The chapter on Jewish anti-Zionism contains one really useful thing that I wish I had thought about more when I had holocaust survivors as coworkers: “…the frequently repeated idea that the Jews should know better after the Holocaust is mortifying. Auschwitz was not a positive learning experience.” But not grasping this was my personal failing, not reflected in my party’s political line.
Hirsh discusses people indicted for racist speech or actions. If these laws had existed we could be sure they would have been used against people like Malcolm X. The state is not neutral; they will continue to let the cops get away with racist actions, and will find a way to use the laws against people fighting for social change.
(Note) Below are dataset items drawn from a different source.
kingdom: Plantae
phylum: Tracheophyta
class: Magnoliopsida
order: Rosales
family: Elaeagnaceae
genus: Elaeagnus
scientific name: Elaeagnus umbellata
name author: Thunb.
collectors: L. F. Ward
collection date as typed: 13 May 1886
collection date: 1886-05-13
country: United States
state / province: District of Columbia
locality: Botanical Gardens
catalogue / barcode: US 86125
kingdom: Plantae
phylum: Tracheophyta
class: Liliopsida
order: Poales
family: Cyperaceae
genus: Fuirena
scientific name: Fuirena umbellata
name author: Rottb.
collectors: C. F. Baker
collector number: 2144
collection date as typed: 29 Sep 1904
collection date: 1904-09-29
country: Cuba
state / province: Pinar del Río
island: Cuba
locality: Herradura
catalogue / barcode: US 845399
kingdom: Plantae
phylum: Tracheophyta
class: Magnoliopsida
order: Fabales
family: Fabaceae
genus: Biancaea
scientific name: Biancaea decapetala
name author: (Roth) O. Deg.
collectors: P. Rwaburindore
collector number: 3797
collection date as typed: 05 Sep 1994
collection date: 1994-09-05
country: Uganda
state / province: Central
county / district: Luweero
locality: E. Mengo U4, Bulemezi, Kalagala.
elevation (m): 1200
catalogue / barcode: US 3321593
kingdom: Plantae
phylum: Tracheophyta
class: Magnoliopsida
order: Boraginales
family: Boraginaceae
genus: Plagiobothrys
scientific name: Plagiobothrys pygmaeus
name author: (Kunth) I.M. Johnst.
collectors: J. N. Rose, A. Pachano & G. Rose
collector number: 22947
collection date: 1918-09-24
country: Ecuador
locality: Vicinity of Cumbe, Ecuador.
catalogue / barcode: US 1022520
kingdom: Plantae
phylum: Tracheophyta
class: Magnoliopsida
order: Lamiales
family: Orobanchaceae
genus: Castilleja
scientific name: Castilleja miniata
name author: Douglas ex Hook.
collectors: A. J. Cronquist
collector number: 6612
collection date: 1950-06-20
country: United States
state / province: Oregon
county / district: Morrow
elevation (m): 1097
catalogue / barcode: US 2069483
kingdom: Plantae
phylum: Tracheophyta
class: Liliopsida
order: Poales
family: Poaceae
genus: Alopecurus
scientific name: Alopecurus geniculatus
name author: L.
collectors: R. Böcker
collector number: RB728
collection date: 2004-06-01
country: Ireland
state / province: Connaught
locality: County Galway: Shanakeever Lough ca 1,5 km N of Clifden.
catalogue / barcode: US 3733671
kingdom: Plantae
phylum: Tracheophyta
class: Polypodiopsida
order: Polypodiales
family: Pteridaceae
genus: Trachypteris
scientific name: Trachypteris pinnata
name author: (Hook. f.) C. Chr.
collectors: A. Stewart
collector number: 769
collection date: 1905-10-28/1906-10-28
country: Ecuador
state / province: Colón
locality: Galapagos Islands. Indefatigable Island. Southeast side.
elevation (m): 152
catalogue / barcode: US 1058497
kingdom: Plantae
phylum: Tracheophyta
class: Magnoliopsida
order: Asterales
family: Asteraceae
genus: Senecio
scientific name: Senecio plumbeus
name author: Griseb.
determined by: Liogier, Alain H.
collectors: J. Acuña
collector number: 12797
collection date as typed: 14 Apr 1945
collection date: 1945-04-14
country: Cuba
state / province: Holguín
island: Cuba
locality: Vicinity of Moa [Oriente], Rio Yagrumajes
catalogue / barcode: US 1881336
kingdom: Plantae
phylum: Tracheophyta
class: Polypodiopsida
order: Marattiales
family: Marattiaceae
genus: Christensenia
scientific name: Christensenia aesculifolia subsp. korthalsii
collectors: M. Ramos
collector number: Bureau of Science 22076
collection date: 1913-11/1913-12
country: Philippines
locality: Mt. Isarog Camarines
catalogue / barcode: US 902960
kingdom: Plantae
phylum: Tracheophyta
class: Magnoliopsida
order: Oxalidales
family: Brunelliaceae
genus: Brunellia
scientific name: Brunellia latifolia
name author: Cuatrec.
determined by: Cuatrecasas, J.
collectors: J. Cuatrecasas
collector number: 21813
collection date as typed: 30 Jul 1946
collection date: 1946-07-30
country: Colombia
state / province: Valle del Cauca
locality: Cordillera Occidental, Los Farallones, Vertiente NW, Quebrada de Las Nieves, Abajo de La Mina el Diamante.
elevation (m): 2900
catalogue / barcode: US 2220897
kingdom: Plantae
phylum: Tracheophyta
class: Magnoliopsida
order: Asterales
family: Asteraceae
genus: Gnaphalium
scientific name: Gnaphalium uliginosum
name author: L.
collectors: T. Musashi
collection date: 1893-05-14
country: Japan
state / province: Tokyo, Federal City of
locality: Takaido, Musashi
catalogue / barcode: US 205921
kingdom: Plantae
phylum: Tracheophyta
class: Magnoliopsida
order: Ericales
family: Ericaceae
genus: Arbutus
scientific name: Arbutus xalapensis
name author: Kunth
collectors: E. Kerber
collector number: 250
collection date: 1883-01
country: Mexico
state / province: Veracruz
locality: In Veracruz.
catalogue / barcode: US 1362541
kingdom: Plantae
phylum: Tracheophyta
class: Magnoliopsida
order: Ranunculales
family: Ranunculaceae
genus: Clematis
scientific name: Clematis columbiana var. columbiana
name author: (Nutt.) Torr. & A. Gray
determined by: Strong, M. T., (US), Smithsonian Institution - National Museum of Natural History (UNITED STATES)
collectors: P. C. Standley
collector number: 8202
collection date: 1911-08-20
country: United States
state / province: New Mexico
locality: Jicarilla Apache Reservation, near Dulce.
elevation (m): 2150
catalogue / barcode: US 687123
In the U.S. these are usually “hate speech” laws, where language used against scabs or against capitalists can easily be defined as hate speech.
I like David Hirsh from what I’ve seen of him on Facebook, and in videos. We may not share too much more in common politically than a support for a Palestinian state and an opposition to BDS and all forms of anti-Semitism. As he has indicated, there are many with these points of view. But sometimes it appears that we’re not being heard, and that’s the value of this book.
From his comments on Facebook, I know that Hirsh dislikes the statement by Trotsky in 1940 that “Never was it so clear as it is today that the salvation of the Jewish people is bound up inseparably with the overthrow of the capitalist system.” (see On the Jewish Question). But while Israel is currently a place where Jews in danger can emigrate to, it hasn’t ended the problem of anti-Semitism, nor can it. To me, the statement is as true today as it was then.
Note: I have a limit of ten links, and had to make some hard choices of relevant books.